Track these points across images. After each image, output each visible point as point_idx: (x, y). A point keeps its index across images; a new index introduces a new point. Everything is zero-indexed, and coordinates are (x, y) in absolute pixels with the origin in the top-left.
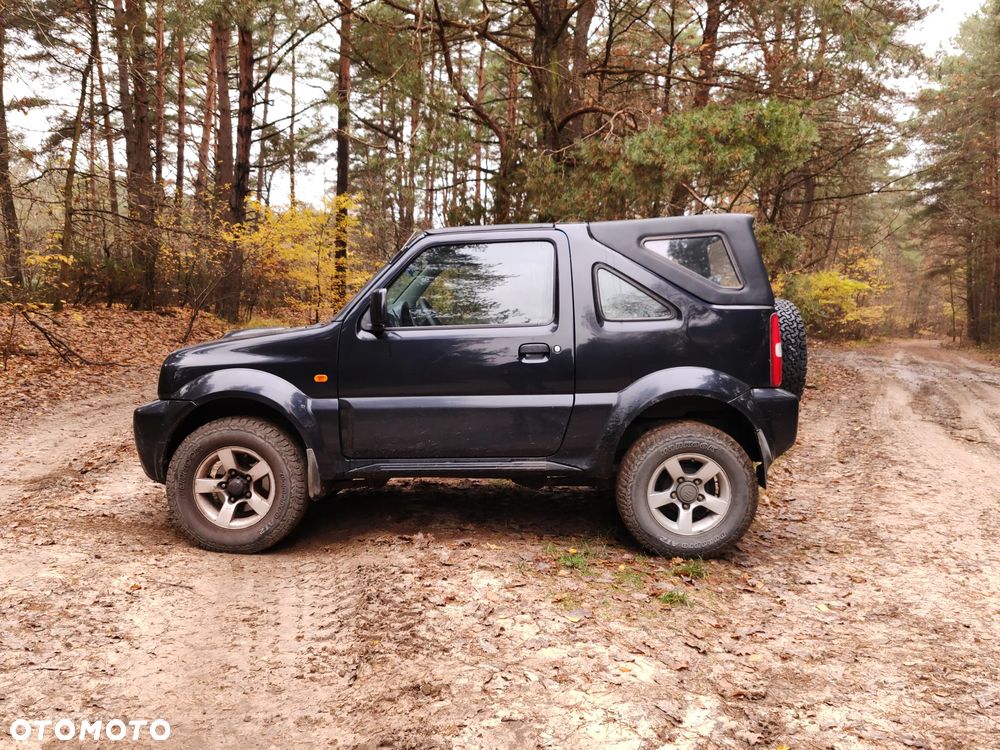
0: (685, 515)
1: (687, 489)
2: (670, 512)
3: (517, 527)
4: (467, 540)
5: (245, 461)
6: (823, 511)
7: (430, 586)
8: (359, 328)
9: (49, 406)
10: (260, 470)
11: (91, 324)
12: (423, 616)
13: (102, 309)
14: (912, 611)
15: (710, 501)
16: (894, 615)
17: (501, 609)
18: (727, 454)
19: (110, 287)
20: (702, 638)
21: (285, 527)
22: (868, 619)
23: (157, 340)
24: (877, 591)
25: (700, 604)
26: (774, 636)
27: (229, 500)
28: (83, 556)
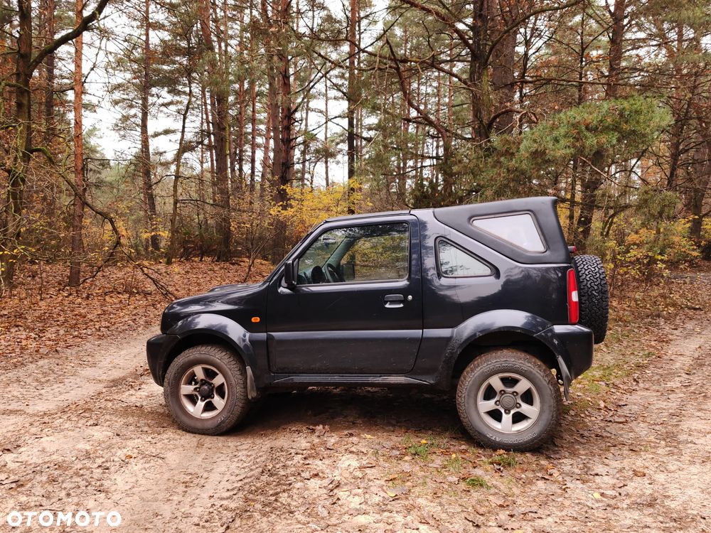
0: (507, 418)
1: (507, 399)
2: (496, 415)
3: (394, 422)
4: (350, 432)
5: (210, 374)
6: (646, 415)
7: (308, 464)
8: (280, 286)
9: (143, 329)
10: (219, 380)
11: (188, 272)
12: (292, 486)
13: (195, 262)
14: (667, 502)
15: (525, 408)
16: (650, 505)
17: (346, 484)
18: (535, 374)
19: (201, 248)
20: (482, 515)
21: (234, 418)
22: (629, 507)
23: (227, 281)
24: (650, 484)
25: (496, 487)
26: (543, 516)
27: (201, 399)
28: (110, 434)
-=-=-
→ REQUIREMENT
Swap "top-left" for "upper-left" and write out all the items above again with nothing else changed. Omit the pictures.

→ TASK RESPONSE
Track these points across images. After each image, output each visible point as point_idx: (x, y). A point keeps its index across images; a new index introduces a new point. Everything is zero-indexed, and coordinates are (x, y) in absolute pixels with the origin in the upper-left.
0: (685, 515)
1: (687, 489)
2: (670, 512)
3: (517, 527)
4: (467, 540)
5: (245, 461)
6: (823, 511)
7: (430, 586)
8: (359, 328)
9: (49, 406)
10: (260, 470)
11: (91, 324)
12: (423, 616)
13: (102, 309)
14: (912, 611)
15: (710, 501)
16: (894, 615)
17: (501, 609)
18: (727, 454)
19: (110, 287)
20: (702, 638)
21: (285, 527)
22: (868, 619)
23: (157, 340)
24: (877, 591)
25: (700, 604)
26: (774, 636)
27: (229, 500)
28: (83, 556)
0: (507, 418)
1: (507, 399)
2: (496, 415)
3: (394, 422)
4: (350, 432)
5: (210, 374)
6: (646, 415)
7: (308, 464)
8: (280, 286)
9: (143, 329)
10: (219, 380)
11: (188, 272)
12: (292, 486)
13: (195, 262)
14: (667, 502)
15: (525, 408)
16: (650, 505)
17: (346, 484)
18: (535, 374)
19: (201, 248)
20: (482, 515)
21: (234, 418)
22: (629, 507)
23: (227, 281)
24: (650, 484)
25: (496, 487)
26: (543, 516)
27: (201, 399)
28: (110, 434)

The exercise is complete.